Set out the lines below as a Markdown table with two columns, No. and Line, numbering each row and omitting blank lines. Leave the pictures out of the table.

[GIVEN DATA Boundary: Start]

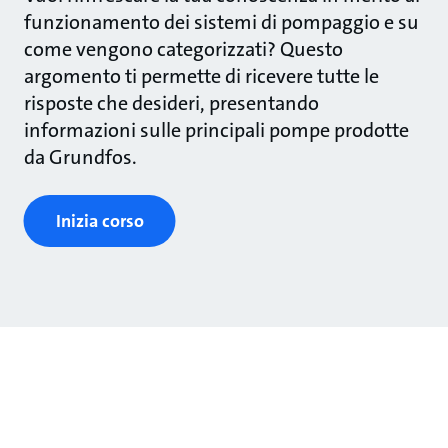
funzionamento dei sistemi di pompaggio e su
come vengono categorizzati? Questo
argomento ti permette di ricevere tutte le
risposte che desideri, presentando
informazioni sulle principali pompe prodotte
da Grundfos.
Inizia corso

[GIVEN DATA Boundary: End]

● SOLUTION TO THE PROBLEM:
| No. | Line |
|---|---|
| 1 | funzionamento dei sistemi di pompaggio e su |
| 2 | come vengono categorizzati? Questo |
| 3 | argomento ti permette di ricevere tutte le |
| 4 | risposte che desideri, presentando |
| 5 | informazioni sulle principali pompe prodotte |
| 6 | da Grundfos. |
| 7 | Inizia corso |